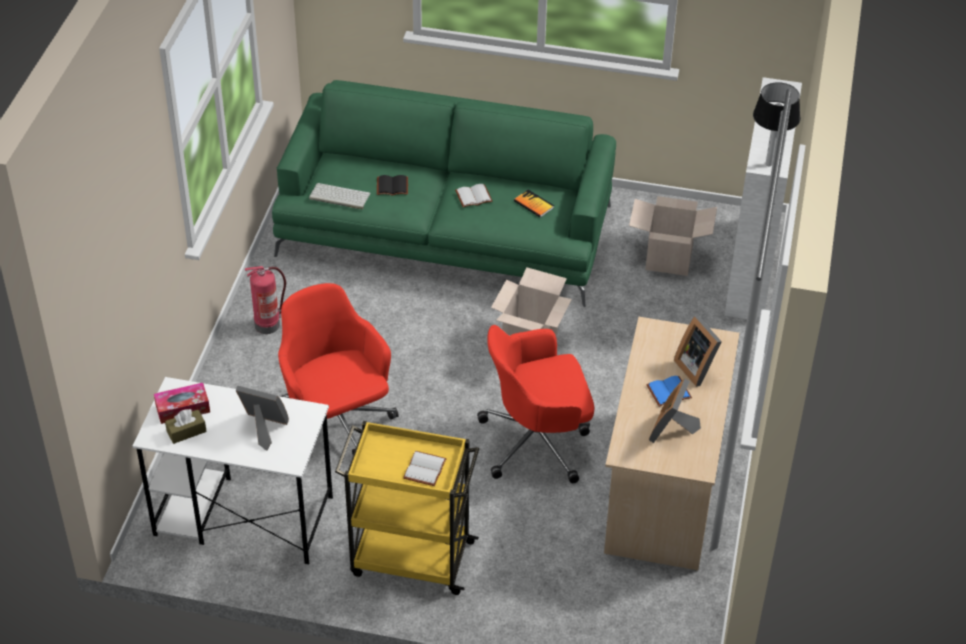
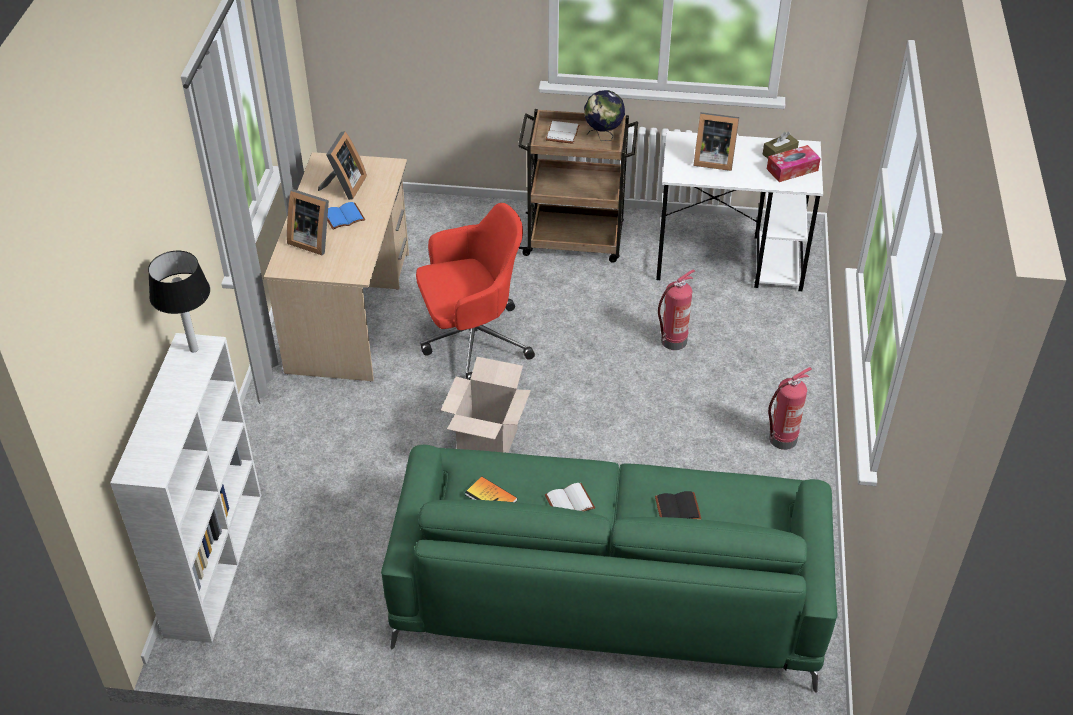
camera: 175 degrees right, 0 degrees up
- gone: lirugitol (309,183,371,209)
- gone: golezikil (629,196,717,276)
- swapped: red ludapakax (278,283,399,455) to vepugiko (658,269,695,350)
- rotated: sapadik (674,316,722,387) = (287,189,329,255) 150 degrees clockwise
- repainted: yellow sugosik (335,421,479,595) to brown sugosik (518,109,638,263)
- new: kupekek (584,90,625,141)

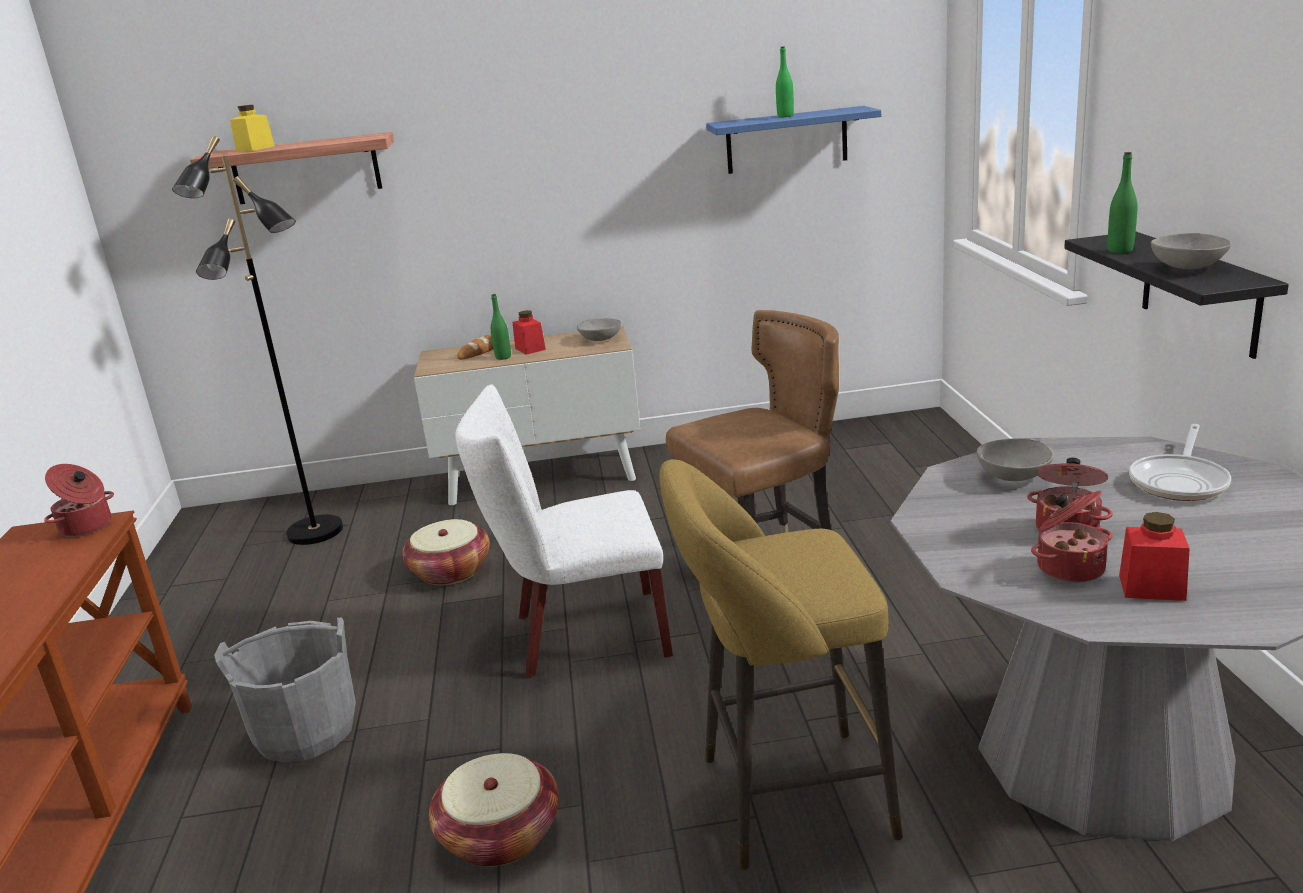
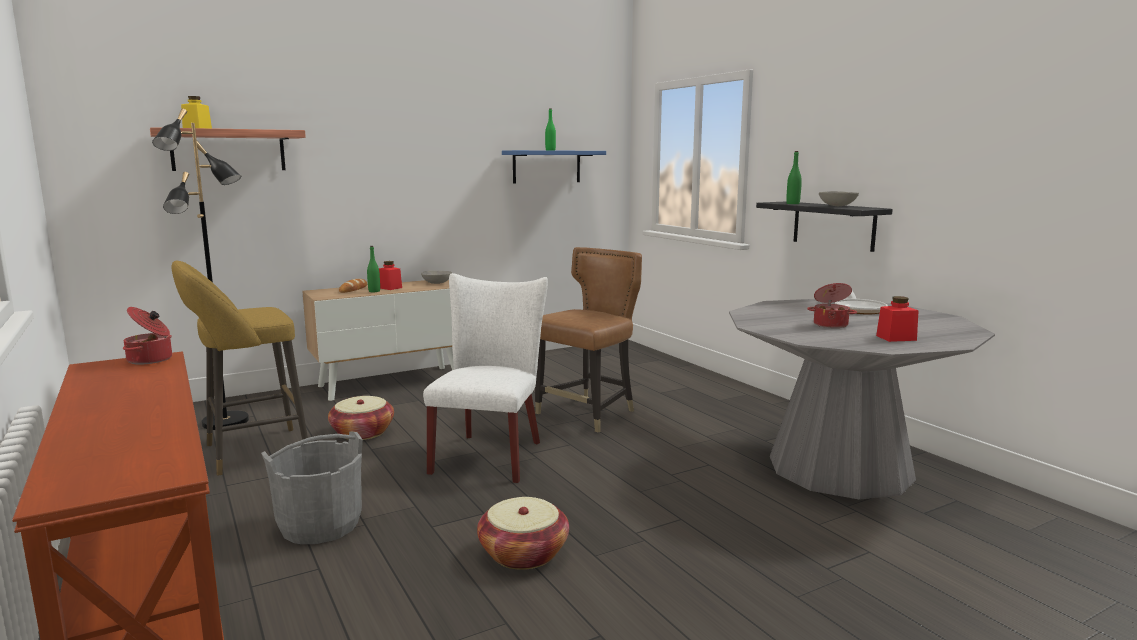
camera: 25 degrees left, 10 degrees down
- rotated: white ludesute (455,384,673,678) = (423,273,548,483) 135 degrees clockwise
- gone: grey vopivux (977,438,1054,481)
- shifted: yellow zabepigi (659,459,903,870) to (172,261,308,475)
- gone: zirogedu (1031,490,1113,583)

------

→ **Try it**
Write down, word for word, the lines above from the one containing "- swapped: red" through the one containing "- repainted: yellow", both ends included.

→ **Answer section**
- swapped: red ludapakax (278,283,399,455) to vepugiko (658,269,695,350)
- rotated: sapadik (674,316,722,387) = (287,189,329,255) 150 degrees clockwise
- repainted: yellow sugosik (335,421,479,595) to brown sugosik (518,109,638,263)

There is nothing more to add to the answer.